O ministro da Advocacia-Geral da União (AGU), Jorge Messias, indicado pelo presidente Luiz Inácio Lula da Silva (PT) ao Supremo Tribunal Federal (STF), afirma a interlocutores que sua sabatina nesta quarta-feira, 29, na Comissão de Constituição e Justiça (CCJ) do Senado não será focada em sua atuação profissional, mas sim nos rumos do Judiciário. Ele já espera uma votação apertada no plenário da Casa.
Messias será sabatinado mais de cinco meses após Lula anunciar sua indicação para a vaga aberta com a aposentadoria antecipada do ministro Luís Roberto Barroso. A oficialização ocorreu em 1º de abril, em meio a uma disputa política entre Lula e o presidente do Senado, Davi Alcolumbre (União Brasil-AP), que defendia a indicação do senador Rodrigo Pacheco (PSB-MG).
Placar apertado
Aliados de Messias estimam entre 48 e 52 votos favoráveis no plenário. O relator da indicação, senador Weverton Rocha (PDT-MA), projeta 44 votos. Na CCJ, o ministro conta com 15 votos, após mudanças na composição do colegiado. Dois senadores deixaram a comissão na semana passada e foram substituídos por apoiadores declarados: Sergio Moro (PL-PR) deu lugar a Renan Filho (MDB-AL), e Cid Gomes (PSB-CE) foi substituído por Ana Paula Lobato (PSB-MA).
Para efeito de comparação, o último indicado ao STF, Flávio Dino, obteve 47 votos favoráveis e 31 contrários. O procurador-geral da República, Paulo Gonet, foi reconduzido com 45 votos a favor e 26 contra.

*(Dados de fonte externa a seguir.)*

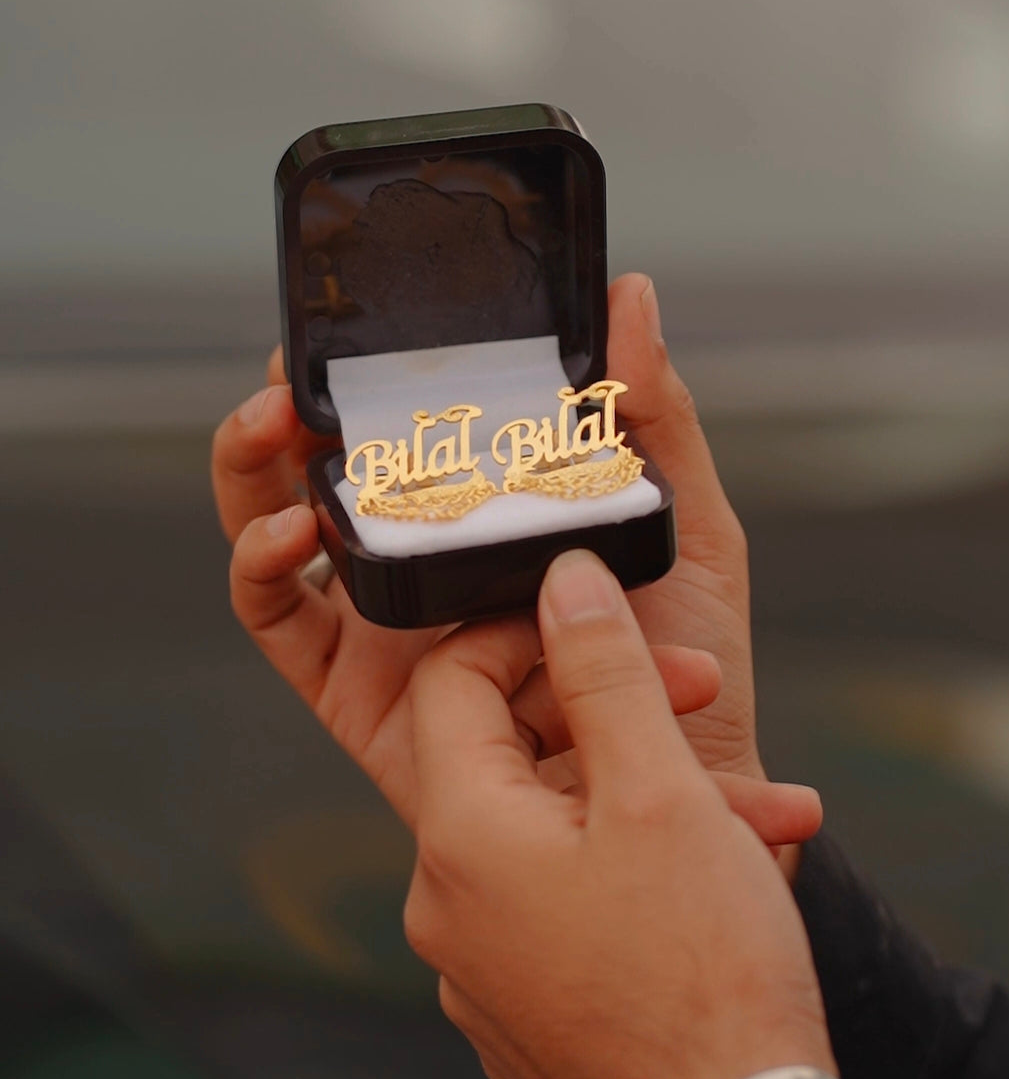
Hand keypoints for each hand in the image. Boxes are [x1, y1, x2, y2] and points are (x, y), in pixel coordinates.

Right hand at [211, 276, 818, 846]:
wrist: (692, 785)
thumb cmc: (689, 652)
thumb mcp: (684, 522)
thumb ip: (652, 415)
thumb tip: (630, 293)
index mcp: (483, 511)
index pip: (394, 426)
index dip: (353, 373)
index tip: (346, 322)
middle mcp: (417, 557)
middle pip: (309, 469)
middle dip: (277, 412)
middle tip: (284, 373)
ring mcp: (376, 620)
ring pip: (269, 531)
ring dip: (247, 470)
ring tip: (272, 423)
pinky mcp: (350, 690)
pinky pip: (275, 624)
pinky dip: (256, 568)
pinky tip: (288, 529)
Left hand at [404, 550, 851, 1078]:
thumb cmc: (703, 975)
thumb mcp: (659, 787)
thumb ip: (602, 670)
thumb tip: (562, 580)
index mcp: (461, 837)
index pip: (448, 679)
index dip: (524, 629)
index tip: (598, 620)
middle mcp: (446, 904)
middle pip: (504, 751)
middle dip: (609, 709)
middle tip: (698, 697)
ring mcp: (481, 964)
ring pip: (552, 826)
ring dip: (646, 790)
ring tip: (751, 801)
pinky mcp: (523, 1005)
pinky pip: (564, 897)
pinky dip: (633, 862)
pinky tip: (723, 863)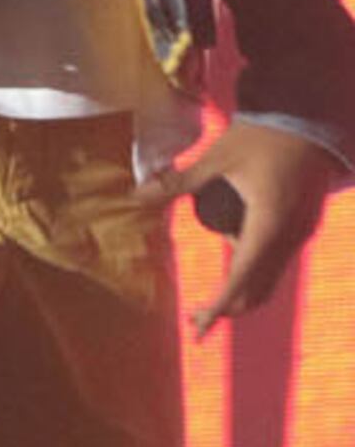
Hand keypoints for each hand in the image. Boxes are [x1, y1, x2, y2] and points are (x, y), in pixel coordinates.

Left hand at [150, 120, 341, 331]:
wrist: (310, 120)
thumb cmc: (262, 136)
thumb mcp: (216, 157)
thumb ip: (178, 182)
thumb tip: (136, 194)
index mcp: (268, 224)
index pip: (240, 278)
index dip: (218, 306)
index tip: (199, 327)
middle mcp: (289, 236)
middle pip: (258, 287)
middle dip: (226, 306)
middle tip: (195, 320)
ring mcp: (300, 232)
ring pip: (271, 276)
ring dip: (240, 290)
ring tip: (207, 301)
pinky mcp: (302, 224)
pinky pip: (278, 259)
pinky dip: (254, 269)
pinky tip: (231, 264)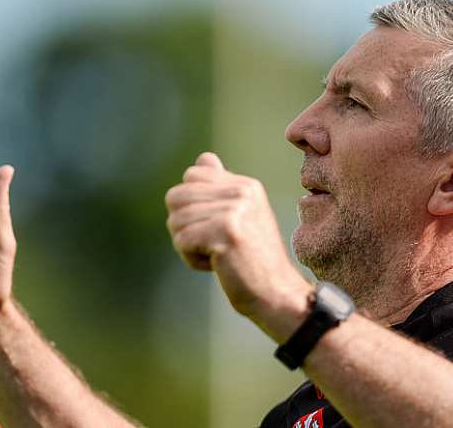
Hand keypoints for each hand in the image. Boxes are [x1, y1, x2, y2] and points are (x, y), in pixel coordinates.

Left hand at [166, 153, 310, 330]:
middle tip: (210, 244)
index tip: (215, 226)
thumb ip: (221, 187)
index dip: (191, 205)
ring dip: (188, 246)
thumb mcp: (241, 215)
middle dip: (183, 225)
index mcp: (245, 185)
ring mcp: (234, 211)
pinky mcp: (226, 232)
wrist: (276, 294)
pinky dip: (192, 260)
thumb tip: (204, 158)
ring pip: (176, 221)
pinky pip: (182, 240)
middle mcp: (241, 192)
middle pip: (176, 196)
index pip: (191, 175)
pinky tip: (216, 265)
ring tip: (217, 256)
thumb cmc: (252, 260)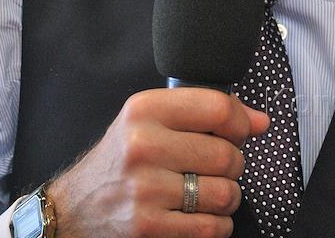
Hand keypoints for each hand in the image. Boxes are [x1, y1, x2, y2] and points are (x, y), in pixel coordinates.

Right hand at [49, 88, 268, 237]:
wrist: (74, 209)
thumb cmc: (120, 160)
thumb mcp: (148, 121)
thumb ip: (201, 113)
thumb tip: (260, 121)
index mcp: (144, 109)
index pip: (217, 108)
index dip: (242, 121)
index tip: (244, 130)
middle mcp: (143, 145)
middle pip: (226, 154)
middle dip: (234, 163)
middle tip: (221, 166)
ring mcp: (145, 189)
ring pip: (224, 192)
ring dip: (228, 196)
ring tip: (212, 191)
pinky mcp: (148, 227)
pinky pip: (211, 227)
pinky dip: (218, 224)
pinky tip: (203, 215)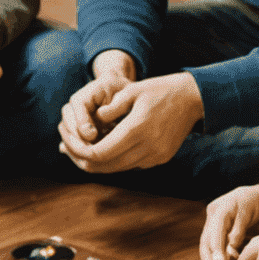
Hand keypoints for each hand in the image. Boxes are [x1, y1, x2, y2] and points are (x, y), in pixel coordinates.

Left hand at [58, 71, 203, 173]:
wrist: (192, 99)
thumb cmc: (160, 90)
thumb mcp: (132, 91)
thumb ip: (111, 108)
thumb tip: (93, 120)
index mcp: (137, 129)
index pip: (100, 153)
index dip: (79, 151)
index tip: (66, 141)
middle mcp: (147, 148)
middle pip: (105, 166)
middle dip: (82, 159)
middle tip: (66, 147)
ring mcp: (155, 157)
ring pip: (117, 169)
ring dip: (96, 163)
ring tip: (78, 149)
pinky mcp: (160, 159)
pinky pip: (130, 165)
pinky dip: (113, 160)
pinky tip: (102, 149)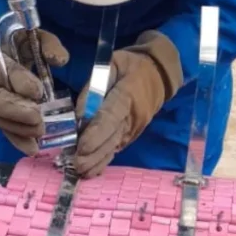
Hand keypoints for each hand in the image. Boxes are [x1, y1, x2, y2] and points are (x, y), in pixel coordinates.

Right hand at [0, 24, 68, 155]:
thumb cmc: (12, 41)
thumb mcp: (29, 35)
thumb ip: (47, 44)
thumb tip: (60, 59)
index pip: (0, 70)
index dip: (18, 82)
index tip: (38, 91)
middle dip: (17, 111)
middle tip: (38, 118)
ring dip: (19, 129)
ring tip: (40, 132)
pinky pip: (2, 129)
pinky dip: (17, 140)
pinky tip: (33, 148)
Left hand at [73, 31, 183, 178]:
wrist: (159, 74)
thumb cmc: (131, 66)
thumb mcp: (111, 64)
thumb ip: (94, 86)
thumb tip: (79, 112)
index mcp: (128, 95)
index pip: (111, 117)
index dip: (97, 133)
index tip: (82, 146)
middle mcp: (133, 116)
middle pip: (112, 137)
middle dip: (94, 153)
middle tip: (76, 164)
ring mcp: (134, 128)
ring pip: (115, 146)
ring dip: (98, 160)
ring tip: (81, 171)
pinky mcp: (132, 134)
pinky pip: (117, 147)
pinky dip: (105, 160)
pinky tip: (92, 170)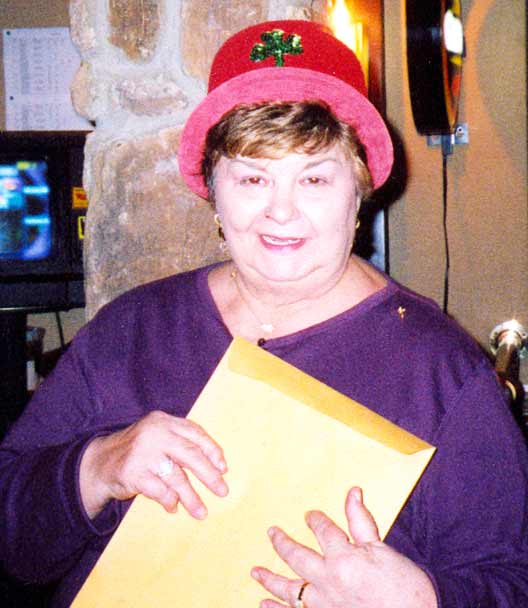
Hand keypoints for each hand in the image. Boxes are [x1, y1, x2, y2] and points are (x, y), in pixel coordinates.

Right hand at [79, 410, 227, 518]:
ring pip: (176, 477)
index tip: (223, 469)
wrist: (99, 463)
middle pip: (190, 454)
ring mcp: (142, 452)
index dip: (212, 451)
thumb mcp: (158, 438)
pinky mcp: (132, 472)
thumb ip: (182, 445)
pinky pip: (159, 491)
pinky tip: (173, 507)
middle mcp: (155, 433)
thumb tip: (217, 467)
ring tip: (201, 512)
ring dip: (191, 497)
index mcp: (164, 421)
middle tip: (222, 491)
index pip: (195, 433)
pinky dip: (169, 501)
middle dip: (209, 475)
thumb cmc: (138, 452)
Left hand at [251, 487, 436, 607]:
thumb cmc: (406, 589)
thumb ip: (362, 522)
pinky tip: (263, 605)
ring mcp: (323, 604)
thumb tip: (352, 492)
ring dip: (270, 580)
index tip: (309, 515)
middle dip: (282, 543)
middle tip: (271, 532)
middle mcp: (328, 580)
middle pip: (296, 557)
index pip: (323, 531)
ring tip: (254, 572)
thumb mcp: (384, 550)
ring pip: (288, 590)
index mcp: (344, 557)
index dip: (315, 520)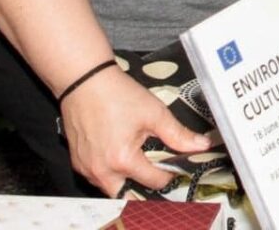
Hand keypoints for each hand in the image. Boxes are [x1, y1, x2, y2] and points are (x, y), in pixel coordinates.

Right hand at [59, 66, 210, 196]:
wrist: (84, 81)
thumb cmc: (116, 94)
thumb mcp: (154, 113)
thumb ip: (178, 134)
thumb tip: (200, 146)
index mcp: (123, 160)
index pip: (155, 182)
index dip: (169, 175)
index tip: (174, 166)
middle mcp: (102, 171)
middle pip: (130, 196)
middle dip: (145, 189)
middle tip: (156, 174)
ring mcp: (87, 169)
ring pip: (111, 190)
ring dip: (127, 183)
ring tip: (138, 165)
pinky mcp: (77, 163)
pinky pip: (97, 178)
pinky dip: (110, 174)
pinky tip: (119, 157)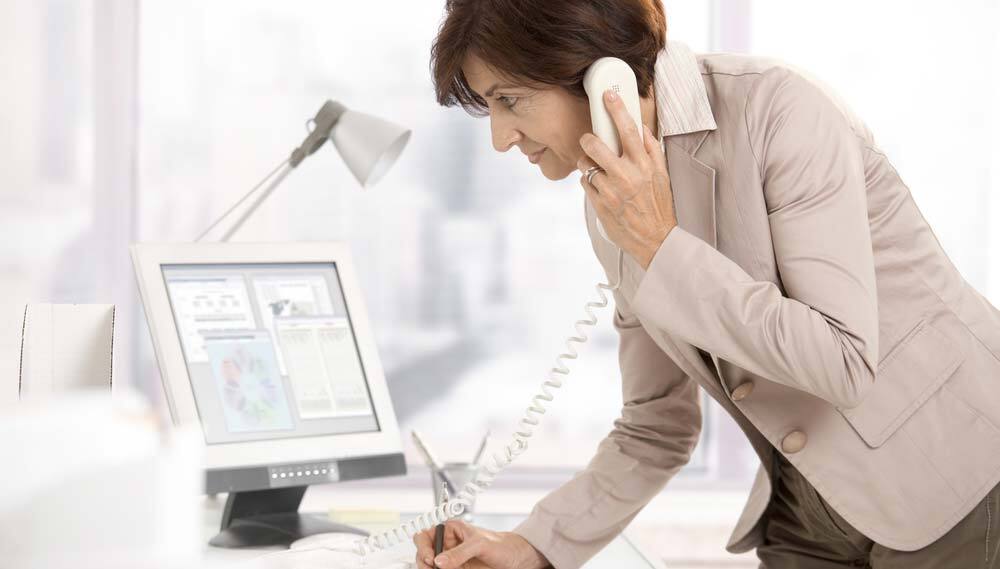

Crise no STF e código de ética
Na sabatina, Messias pretende defender que juízes não estão acima da lei e devem prestar contas. O tribunal enfrenta críticas por relações de seus membros com investigados no escândalo do banco Master. Ministros viajaram em aviões ligados ao banqueiro Daniel Vorcaro; Dias Toffoli vendeu cotas de um resort a Fabiano Zettel; e a esposa de Alexandre de Moraes recebeu R$ 80,2 milhões ao advogar para a empresa do banqueiro.
Messias dirá que vê com bons olhos a iniciativa do presidente do STF, Edson Fachin, de aprovar um código de ética. Ele lembrará que criou o primeiro código de conduta da AGU em 2023.
Temas polêmicos e resistência de Alcolumbre
Sobre aborto, Messias defenderá a legislação atual, sem avançar ou retroceder. Afirmará sua fé evangélica, mas defenderá o Estado laico. Também vai defender a atuação da Procuradoria Nacional da União de Defesa da Democracia (PNUD), alvo de críticas da oposição.
O maior obstáculo é a resistência de Davi Alcolumbre. Aliados de Messias acreditam que o problema é com Lula, não com o indicado. Avaliam que Alcolumbre não deve levar a briga às últimas consequências para evitar uma crise institucional. A última rejeição de um indicado ao STF ocorreu há 132 anos.